Karina Michel Feld is a British-American actress, film producer and director. She began her career as a model and actress, with credits including the television series Dexter and the film Transformers: Revenge of the Fallen. In the 2010s, she transitioned to producing and founded the company Tallulah Films. She has produced projects including the documentary short Little Miss Sumo (2018). In 2024, she won a Suncoast Regional Emmy Award for directing the documentary Heart of Florida: PD.

==Early life and education==
Karina Michel Feld was born in Bedford, England, and moved to the United States at age ten, settling in Ohio. As a teenager, she began a modeling career and at 17 was a finalist in a contest with the Eileen Ford Agency in New York City. After high school, she attended college in Texas for her freshman year. In 1999, she moved to Los Angeles and worked for twelve years as a model and actress. During this period, she became interested in film production.

==Career==
In 2010, Feld was hired as a producer on The Balancing Act, a morning television show on Lifetime Network. Subsequently, she founded her production company, Tallulah Films. In 2011, she produced a series of short documentary segments for Art Basel and Art Miami TV. She also worked as a casting producer for Demand Media, producing short-form video content.

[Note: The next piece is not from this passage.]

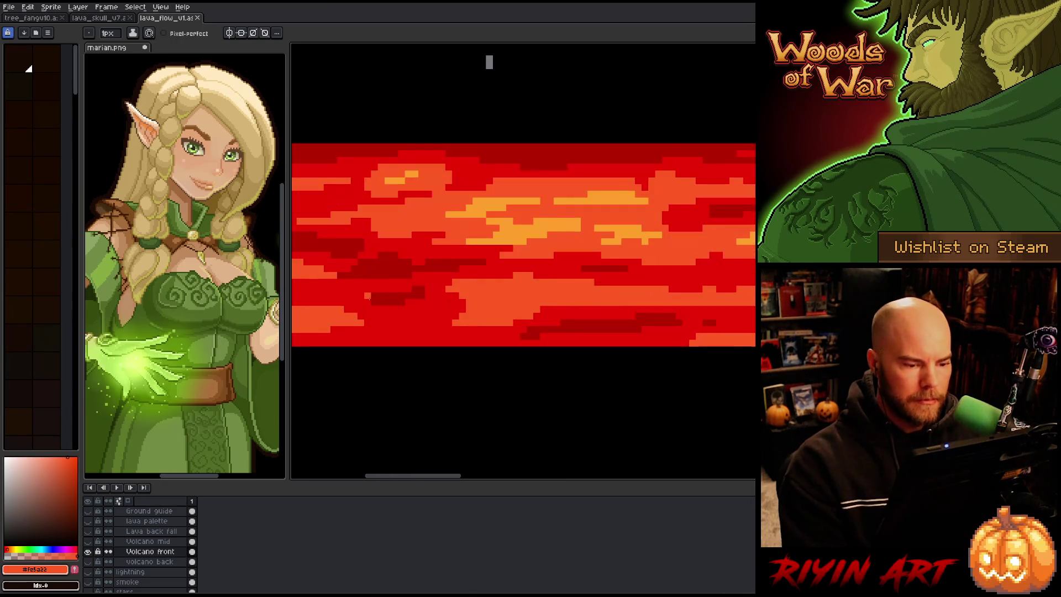
left_click_drag(509, 296, 543, 290)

Feld later moved into independent film production. In 2017, she co-produced the short film Enough, which was selected for the Lady Filmmakers Festival and the California Women’s Film Festival. In the same year, she co-produced the feature documentary The US Festival 1982: The US Generation Documentary, which featured Steve Wozniak, Mick Fleetwood, and Stewart Copeland.

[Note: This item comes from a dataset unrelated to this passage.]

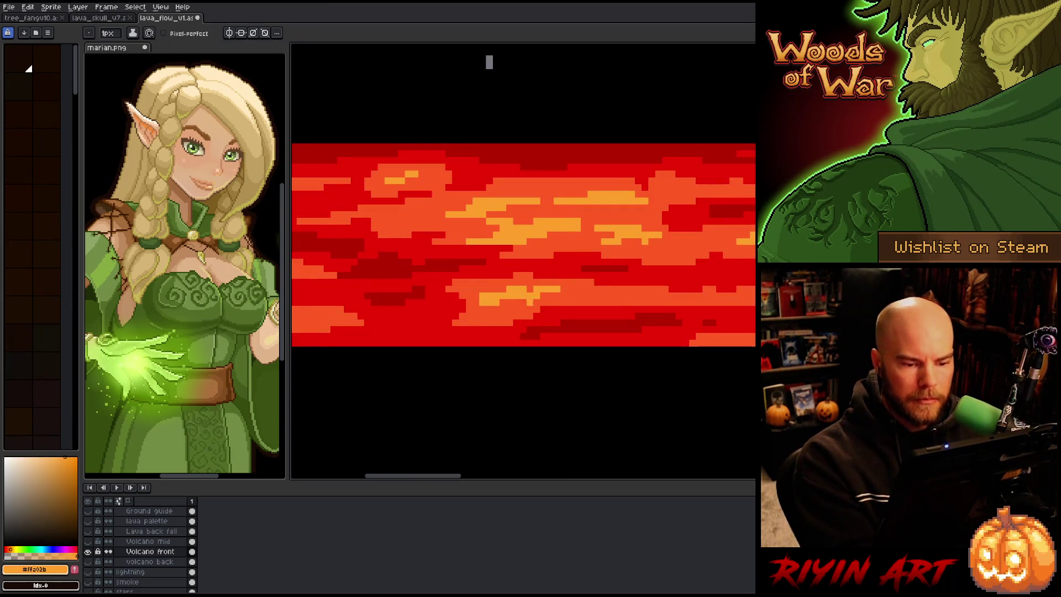
key("Right")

In 2018, Feld was an executive producer on the documentary short Little Miss Sumo. The film won Best UK Film at the 2019 Manchester Film Festival and was featured at the Tribeca Film Festival. She also executive-produced the British short film Queens (2020), which was selected for the Raindance Film Festival, aired on Channel 4, and was nominated for the Iris Prize. In 2021, she was an executive producer for the feature film To the Moon, which won an award for works in progress at the American Film Festival in Poland in 2020.

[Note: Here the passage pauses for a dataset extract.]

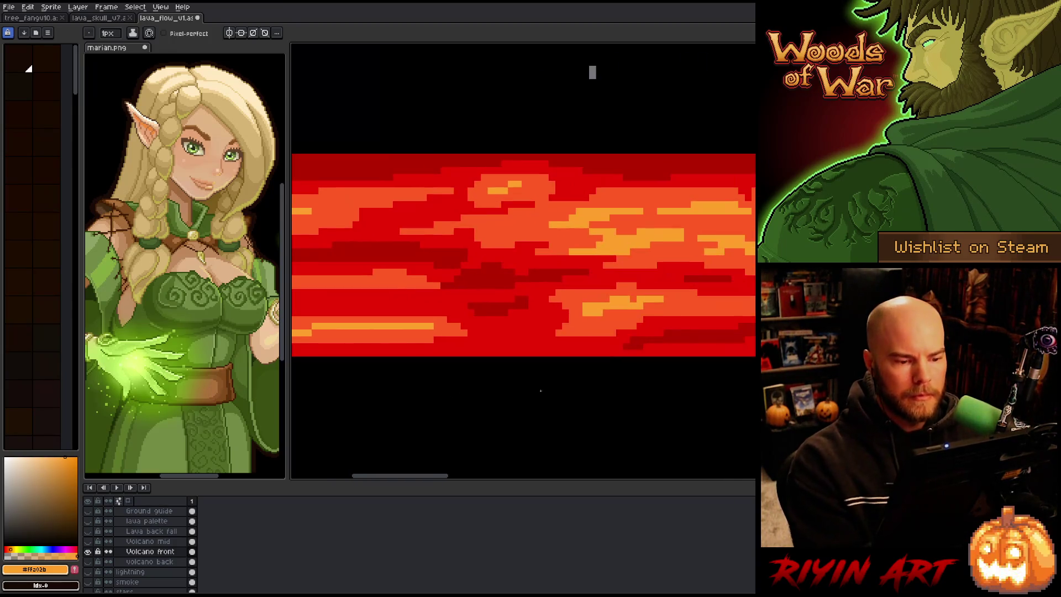
key("minus")
key("minus")
key("minus")
key("plus")
key("plus")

In 2020, Feld produced two short films addressing mental health: Self-Charm, starring Bukky Bakray, and I Am, directed by Ludovica Musumeci.

In 2020, Feld launched the podcast Coffee with Karina – Entertainment Unfiltered. Additionally, she co-owns the pet products company Fresh Patch with her husband.

==Filmography==
Feld's producing credits include the documentary Little Miss Sumo (2018) and the short films Enough (2017), Queens (2020), Self-Charm (2022), and I Am (2021). Her documentary work also includes The US Festival 1982: The US Generation (2017) and Heart of Florida: PD (2024). She served as an executive producer on the feature film To the Moon (2021). Her television work includes producing segments for The Balancing Act (2010–2011). Prior to producing, her acting credits included roles in the television series Dexter and the film Transformers: Revenge of the Fallen (2009).

==Personal life==
Karina married Andrew Feld in 2005 and they have two children.

==Awards and recognition==
In December 2024, Feld won a Suncoast Regional Emmy Award for Outstanding Production for directing and producing Heart of Florida: PD. The award is administered by the Suncoast Chapter of the National Academy of Television Arts & Sciences.

Other projects she produced have also received honors. Little Miss Sumo won Best UK Film at the Manchester Film Festival in 2019, and To the Moon received an industry prize at a European film festival in 2020. Her podcast has also won multiple awards.